▶ _Assignment A_
Rewrite the Connecticut licensing guide starting with "This article is" and going on through "lawfully admitted alien.", putting "sandwich" in place of "grinder".
▶ _Assignment B_
What minimum age does the Connecticut real estate licensing guide require of applicants?
▶ _Assignment C_
Write the next part of the Connecticut real estate licensing guide, picking up after its last sentence.

Text Start Marker

This article is part of a larger series on How to Become a Real Estate Agent.
Getting a real estate license in Connecticut is fairly simple compared to other states. With 60 hours of prelicensing education, application, passing exam, and a sponsoring brokerage, you’ll be well on your way to a successful real estate career. So grab a grinder and a hot cup of Dunkin’ to read through our step-by-step guide to getting your Connecticut real estate license.
1. Meet the Legal Requirements for Your Connecticut Real Estate License
The preliminary requirements to get a real estate license in Connecticut are very standard. To qualify, you are required to be at least 18 years of age, have a high school diploma or GED, and you must be a U.S. citizen or lawfully admitted alien.
Did you know? If you are licensed agent in another state, you may be able to represent buyers and sellers just by taking and passing the exam. This is because Connecticut has mutual recognition agreements with Massachusetts, Alabama, Colorado, Florida, Georgia, Illinois, Indiana, Mississippi, Nebraska, New York, Ohio, Oklahoma, and Rhode Island. You can visit the Connecticut State Department of Consumer Protection (DCP) website and complete the reciprocal application online or mail the paper form to see if you qualify.
Connecticut is also a cooperative state in terms of license portability. This means Connecticut allows out-of-state real estate agents or brokers to physically enter the state to conduct real estate business without a Connecticut-issued license. However, in order for out-of-state agents to work on a real estate transaction, they must have a co-brokerage agreement with a licensee of that state.
To learn more about real estate license portability in Connecticut, check out our guide on real estate license reciprocity and portability here.
2. Complete Required Prelicensing Courses
The Constitution state requires aspiring agents, who don’t already have a license from a reciprocal state (like Massachusetts), complete 60 hours of prelicensing coursework prior to moving forward in the real estate licensing process. The classes can be fulfilled in-person or online at an accredited Connecticut online real estate school, where prices range from $229 to $495. The courses will cover the following topics:
- Real Property and the Law
- Concepts of Home Ownership
- Real Estate Brokerage
- Listing Agreements and Buyer Representation
- Interests in Real Estate and Forms of Real Estate Ownership
- Legal Documents
- Transfer of Title and Title Records
- Real Estate Financing
- Leases and Property Management
- Real Estate Appraisal
- Land Use Controls and Property Development
- Fair Housing and Ethics Practices
- Environment Issues and Closing the Real Estate Transaction
- Real Estate Investment
- Connecticut Licensing Law
- Real Estate Taxes and Liens
- Real Estate Contracts
Did you know? If you have taken real estate courses at law school or any other college or university, your courses may be considered toward your prerequisite hours to waive the education requirement. No online or correspondence courses are accepted and you are still required to take the Connecticut real estate exam. For further information and attorney application, refer to the DCP website.

Text End Marker
Exercise data Start Marker

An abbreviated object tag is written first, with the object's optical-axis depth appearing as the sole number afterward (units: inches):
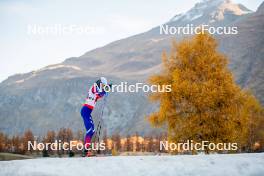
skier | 542.3
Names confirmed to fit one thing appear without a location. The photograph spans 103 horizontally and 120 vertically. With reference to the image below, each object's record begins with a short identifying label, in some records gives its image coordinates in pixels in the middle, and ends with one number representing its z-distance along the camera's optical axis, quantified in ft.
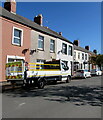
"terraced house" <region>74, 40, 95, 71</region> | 118.99
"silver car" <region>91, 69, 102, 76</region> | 106.46
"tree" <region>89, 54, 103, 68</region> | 140.96
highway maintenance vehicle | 34.71
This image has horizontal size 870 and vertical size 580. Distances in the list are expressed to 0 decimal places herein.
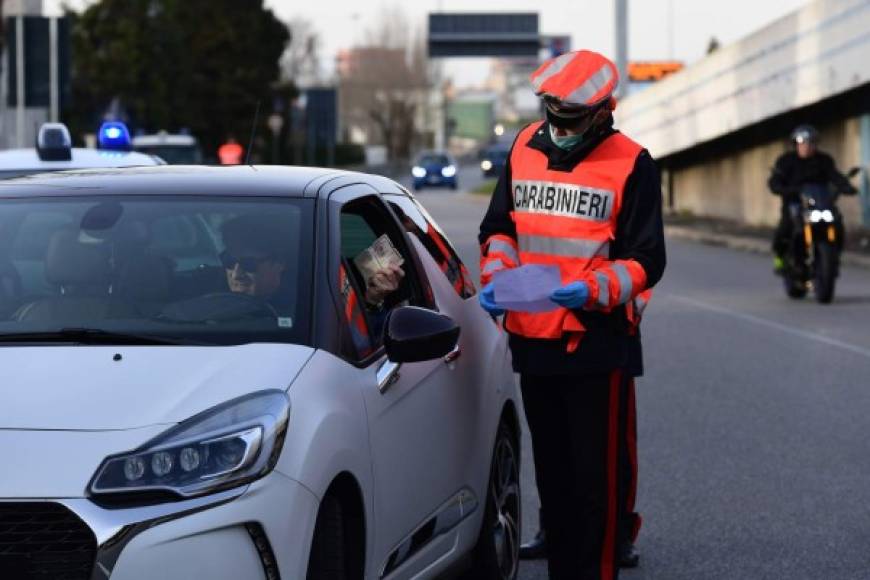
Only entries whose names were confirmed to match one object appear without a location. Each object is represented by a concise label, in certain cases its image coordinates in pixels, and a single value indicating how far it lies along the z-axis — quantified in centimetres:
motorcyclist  1919
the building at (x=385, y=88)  16825
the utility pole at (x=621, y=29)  4547
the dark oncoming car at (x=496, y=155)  7866
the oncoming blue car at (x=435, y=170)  8081
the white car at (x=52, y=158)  1052
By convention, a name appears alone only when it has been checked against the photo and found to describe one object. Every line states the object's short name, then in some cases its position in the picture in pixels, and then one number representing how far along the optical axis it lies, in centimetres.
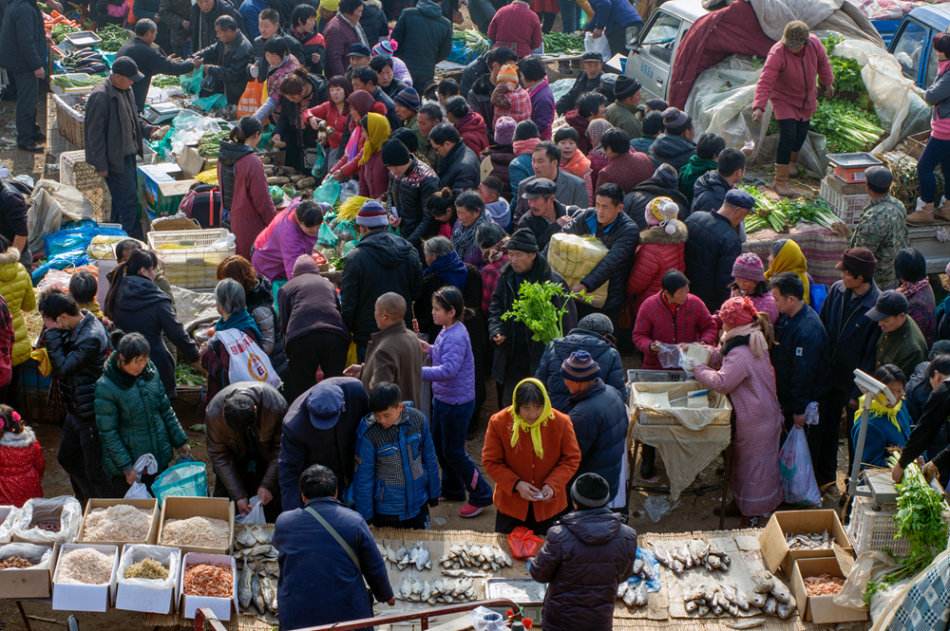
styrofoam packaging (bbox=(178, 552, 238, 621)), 1425
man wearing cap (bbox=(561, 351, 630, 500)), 1583
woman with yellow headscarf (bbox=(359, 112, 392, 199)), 2305
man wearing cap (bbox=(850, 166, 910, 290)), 2019
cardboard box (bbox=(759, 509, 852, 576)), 1541
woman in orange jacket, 1534
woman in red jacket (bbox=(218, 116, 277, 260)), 2209
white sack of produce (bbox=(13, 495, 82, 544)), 1499
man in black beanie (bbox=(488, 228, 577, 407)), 1841
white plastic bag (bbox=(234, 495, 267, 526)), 1589
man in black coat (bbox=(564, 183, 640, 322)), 1978
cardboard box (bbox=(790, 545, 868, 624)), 1470
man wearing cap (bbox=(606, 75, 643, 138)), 2481
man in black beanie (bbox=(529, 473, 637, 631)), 1311
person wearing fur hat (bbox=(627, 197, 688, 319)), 1973
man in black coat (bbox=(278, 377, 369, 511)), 1504
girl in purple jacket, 1745
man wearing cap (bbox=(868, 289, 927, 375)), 1758
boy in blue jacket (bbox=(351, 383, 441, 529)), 1521
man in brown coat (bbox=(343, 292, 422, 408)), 1700
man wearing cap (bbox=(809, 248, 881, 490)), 1814
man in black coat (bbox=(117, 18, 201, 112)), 2950
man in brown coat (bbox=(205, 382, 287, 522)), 1545
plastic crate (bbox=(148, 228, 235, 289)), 2166
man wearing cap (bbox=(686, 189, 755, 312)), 1973
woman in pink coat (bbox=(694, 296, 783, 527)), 1728
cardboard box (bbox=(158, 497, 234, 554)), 1549
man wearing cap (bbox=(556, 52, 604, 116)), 2761
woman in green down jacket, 1598
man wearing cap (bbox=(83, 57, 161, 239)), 2467
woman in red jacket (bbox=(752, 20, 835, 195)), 2291
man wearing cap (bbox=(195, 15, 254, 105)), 2898
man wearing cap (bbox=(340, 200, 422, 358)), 1883
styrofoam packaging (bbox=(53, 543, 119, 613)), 1429
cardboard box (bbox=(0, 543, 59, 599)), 1446
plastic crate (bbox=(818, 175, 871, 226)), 2214
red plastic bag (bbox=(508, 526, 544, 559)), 1562
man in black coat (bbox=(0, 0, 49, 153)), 3041
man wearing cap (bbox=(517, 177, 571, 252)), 2027
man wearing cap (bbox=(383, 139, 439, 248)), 2137
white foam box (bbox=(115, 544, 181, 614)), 1426
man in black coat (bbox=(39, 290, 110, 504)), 1673
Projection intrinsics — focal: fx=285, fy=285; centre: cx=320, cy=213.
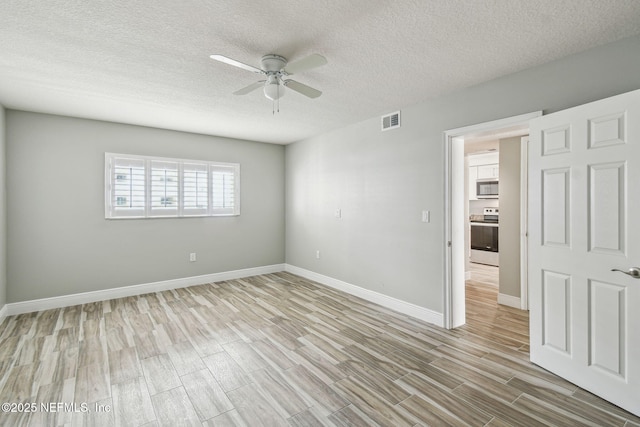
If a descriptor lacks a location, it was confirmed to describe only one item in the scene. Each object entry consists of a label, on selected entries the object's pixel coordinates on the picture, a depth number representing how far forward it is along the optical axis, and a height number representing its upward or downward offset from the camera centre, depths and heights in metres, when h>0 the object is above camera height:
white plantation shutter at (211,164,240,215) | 5.21 +0.47
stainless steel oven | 6.30 -0.58
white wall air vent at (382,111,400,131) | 3.71 +1.23
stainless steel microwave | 6.64 +0.59
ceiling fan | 2.21 +1.13
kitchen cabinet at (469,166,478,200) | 7.00 +0.80
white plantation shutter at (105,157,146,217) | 4.25 +0.42
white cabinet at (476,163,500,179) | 6.62 +0.99
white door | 1.90 -0.24
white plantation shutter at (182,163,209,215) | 4.89 +0.45
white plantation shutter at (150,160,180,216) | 4.59 +0.43
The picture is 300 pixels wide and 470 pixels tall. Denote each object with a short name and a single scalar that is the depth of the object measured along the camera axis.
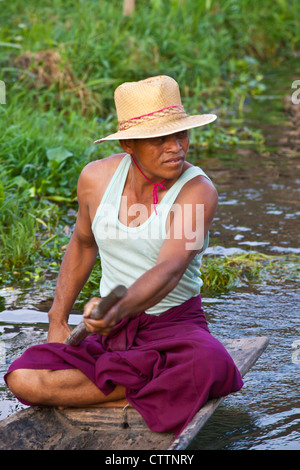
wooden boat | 5.91
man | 5.91
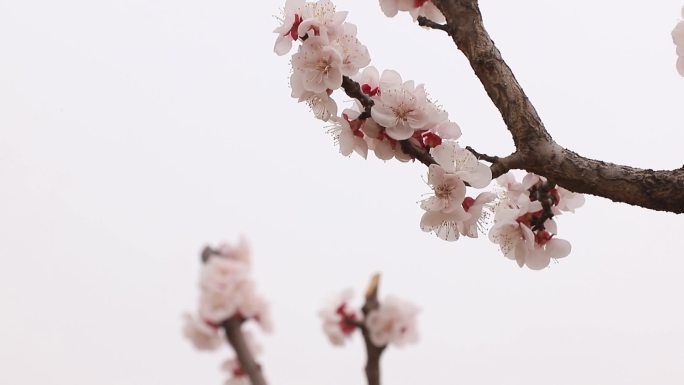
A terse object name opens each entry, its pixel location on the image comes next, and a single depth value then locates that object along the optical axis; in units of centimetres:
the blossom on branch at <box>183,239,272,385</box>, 107
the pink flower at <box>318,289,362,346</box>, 121
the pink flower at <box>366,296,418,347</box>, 122
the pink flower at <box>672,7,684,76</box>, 100
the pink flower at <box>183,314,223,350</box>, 117
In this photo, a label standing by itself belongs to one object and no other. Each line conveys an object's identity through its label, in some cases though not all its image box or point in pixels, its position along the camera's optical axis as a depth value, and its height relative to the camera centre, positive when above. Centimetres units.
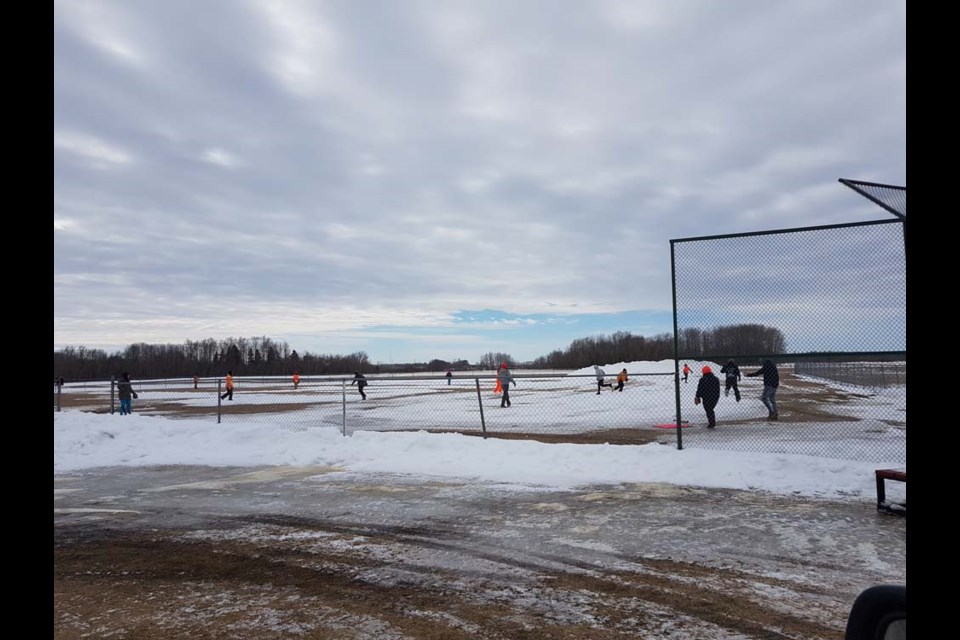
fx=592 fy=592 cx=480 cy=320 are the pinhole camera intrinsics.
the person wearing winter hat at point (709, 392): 1533 -137
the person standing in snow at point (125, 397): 2013 -167
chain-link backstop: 930 -218
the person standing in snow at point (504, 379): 2139 -134
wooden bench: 682 -186
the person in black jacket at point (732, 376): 1792 -123
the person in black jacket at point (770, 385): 1521 -124
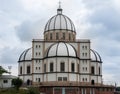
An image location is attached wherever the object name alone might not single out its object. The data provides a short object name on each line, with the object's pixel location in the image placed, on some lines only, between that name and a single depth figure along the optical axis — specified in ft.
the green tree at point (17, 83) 255.29
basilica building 282.56
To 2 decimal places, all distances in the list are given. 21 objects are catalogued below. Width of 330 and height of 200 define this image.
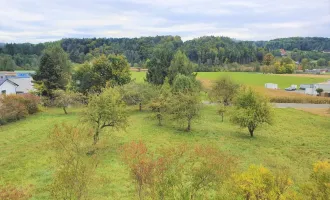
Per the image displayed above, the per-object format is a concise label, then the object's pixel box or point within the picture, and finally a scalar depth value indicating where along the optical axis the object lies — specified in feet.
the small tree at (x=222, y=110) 118.01
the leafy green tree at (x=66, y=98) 121.90
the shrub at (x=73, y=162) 36.68
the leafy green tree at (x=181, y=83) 124.88
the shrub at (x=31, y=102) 120.71
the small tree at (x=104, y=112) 72.79
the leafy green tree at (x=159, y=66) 153.48
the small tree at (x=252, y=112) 88.84
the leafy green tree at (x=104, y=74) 144.56
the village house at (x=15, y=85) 160.56
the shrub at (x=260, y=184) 32.99
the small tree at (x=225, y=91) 136.10
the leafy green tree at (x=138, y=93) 124.67
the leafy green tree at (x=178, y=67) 148.46
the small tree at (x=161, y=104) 105.39
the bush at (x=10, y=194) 32.14
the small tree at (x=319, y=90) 195.31
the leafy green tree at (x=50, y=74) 145.48
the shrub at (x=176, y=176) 34.96
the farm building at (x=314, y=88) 201.16
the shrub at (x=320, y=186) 31.17
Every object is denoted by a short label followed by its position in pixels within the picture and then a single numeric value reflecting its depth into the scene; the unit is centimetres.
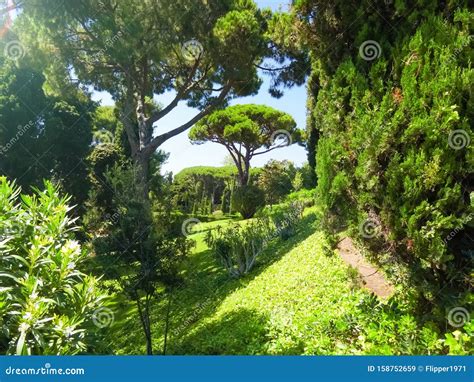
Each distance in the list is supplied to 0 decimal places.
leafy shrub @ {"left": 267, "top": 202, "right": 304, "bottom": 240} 1438
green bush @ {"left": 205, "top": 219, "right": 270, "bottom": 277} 1149
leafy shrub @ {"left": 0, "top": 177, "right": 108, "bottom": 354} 309
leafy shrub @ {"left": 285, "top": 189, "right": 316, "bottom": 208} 2108
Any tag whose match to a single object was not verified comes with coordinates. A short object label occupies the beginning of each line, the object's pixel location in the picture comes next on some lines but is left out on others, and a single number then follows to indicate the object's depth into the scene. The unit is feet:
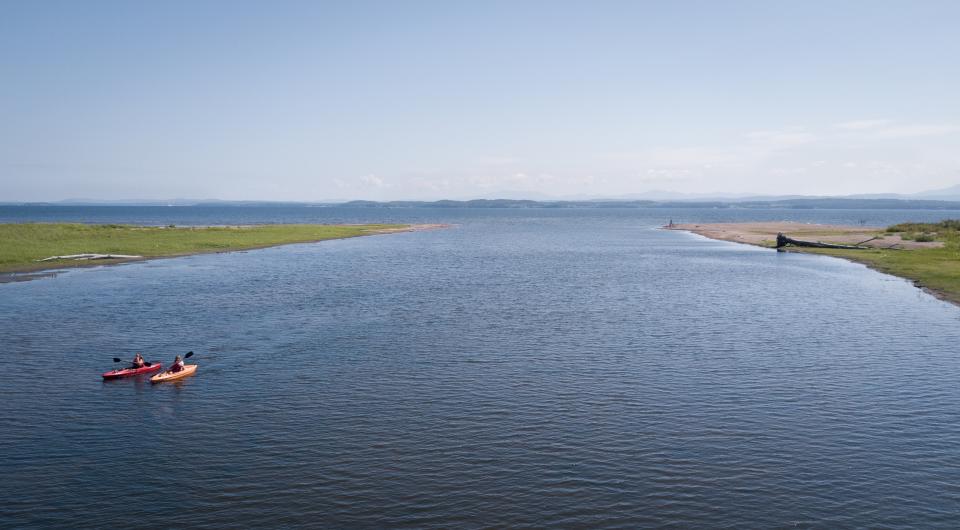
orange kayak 110.52
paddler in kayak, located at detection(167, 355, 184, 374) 112.44
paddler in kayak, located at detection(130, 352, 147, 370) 113.70
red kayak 111.04
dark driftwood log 356.01
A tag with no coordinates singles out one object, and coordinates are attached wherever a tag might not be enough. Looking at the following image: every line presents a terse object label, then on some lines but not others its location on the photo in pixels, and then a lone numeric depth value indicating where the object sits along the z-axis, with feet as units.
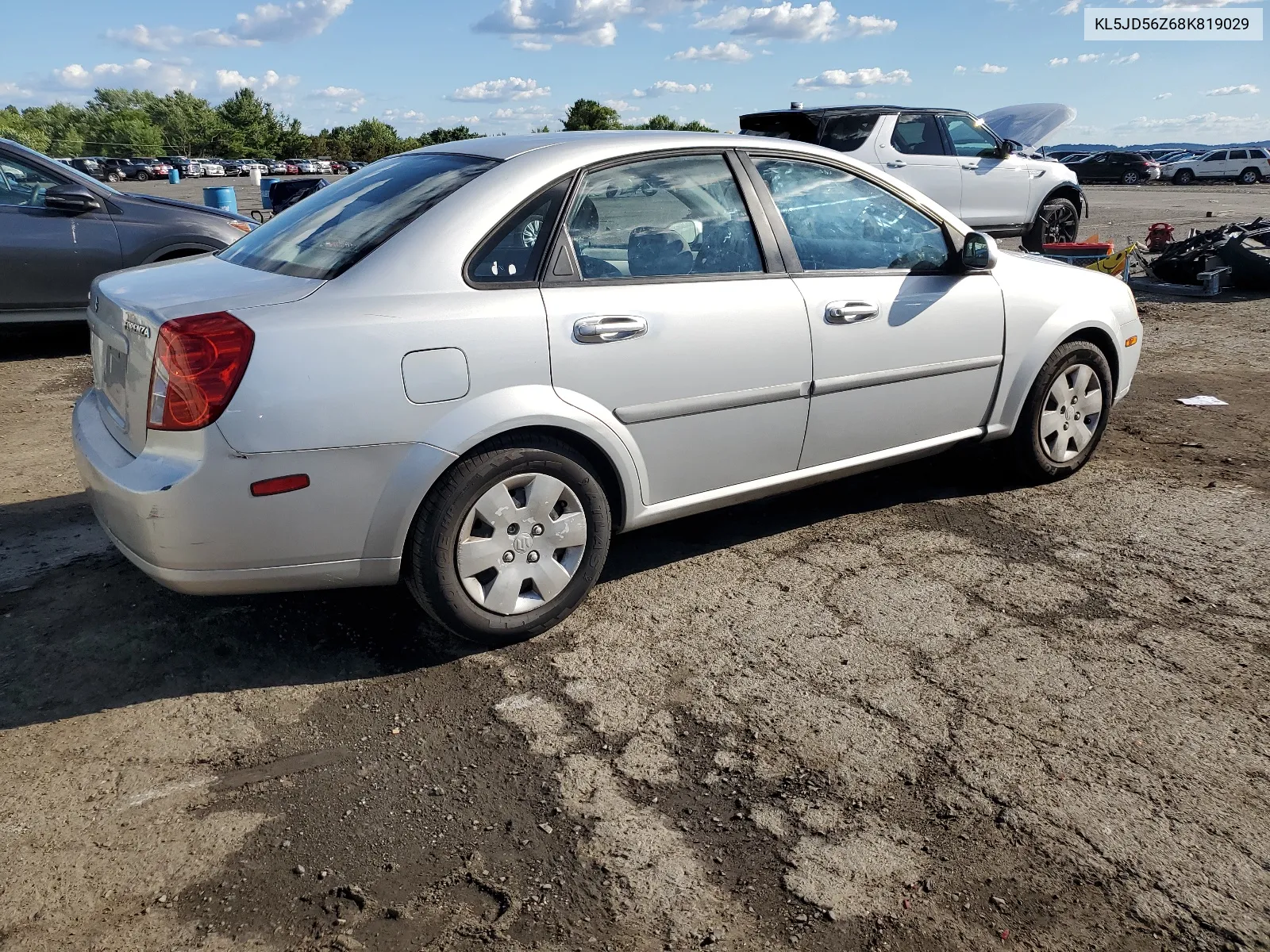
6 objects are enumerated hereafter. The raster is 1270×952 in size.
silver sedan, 10.08
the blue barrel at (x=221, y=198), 58.03
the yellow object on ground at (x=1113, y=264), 31.91
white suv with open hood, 37.78
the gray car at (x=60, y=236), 25.57
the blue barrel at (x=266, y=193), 71.09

Exercise data End Marker

▶ _Answer area A_
This article is part of a larger series on How to Become a Real Estate Agent.
Getting a real estate license in Connecticut is fairly simple compared to other states. With 60 hours of prelicensing education, application, passing exam, and a sponsoring brokerage, you’ll be well on your way to a successful real estate career. So grab a sandwich and a hot cup of Dunkin’ to read through our step-by-step guide to getting your Connecticut real estate license.
1. Meet the Legal Requirements for Your Connecticut Real Estate License
The preliminary requirements to get a real estate license in Connecticut are very standard. To qualify, you are required to be at least 18 years of age, have a high school diploma or GED, and you must be a U.S. citizen or lawfully admitted alien.

▶ _Answer area B_
At least 18 years of age.

▶ _Answer area C_
Finding an online real estate school that best suits your needs and learning style can be difficult, but we can help with that. Take a look at our guide to the best accredited online real estate schools to get an idea of what’s available. With a local reputation and high-quality education to boot, Freedom Trail Realty School can be a great option for your prelicensing education.
3. Apply for Your Connecticut Real Estate License
Connecticut candidates are encouraged to apply for their license online rather than mail to avoid delays. You can apply for your initial licensure through the CT.gov website by first registering for an account and then providing the required documentation under the “New Application” tab. The initial license fee is $285 paid online via credit or debit card. Processing time for your application is around two weeks.
If you have a criminal record, it is not automatic disqualification to receive your Connecticut real estate license. The DCP will review your record to determine if you are eligible to move forward. You are required to complete the Criminal Conviction Review Worksheet and include all documentation of your crime, rehabilitation, and time elapsed since the conviction and release to be evaluated for licensure.
If you’ve already chosen a brokerage to hang your license, you may also include the Salesperson Sponsoring Broker Form to indicate the brokerage you will be working under. If you have not yet decided, you can complete this form after passing your exam.
4. Take the Connecticut Real Estate Exam
Once you’ve completed your application, it’s time to tackle your real estate exam. The pass rate for Connecticut’s real estate exam is 60%, which is higher compared to other states. The exam is administered on the computer so you will be given your score immediately following the exam.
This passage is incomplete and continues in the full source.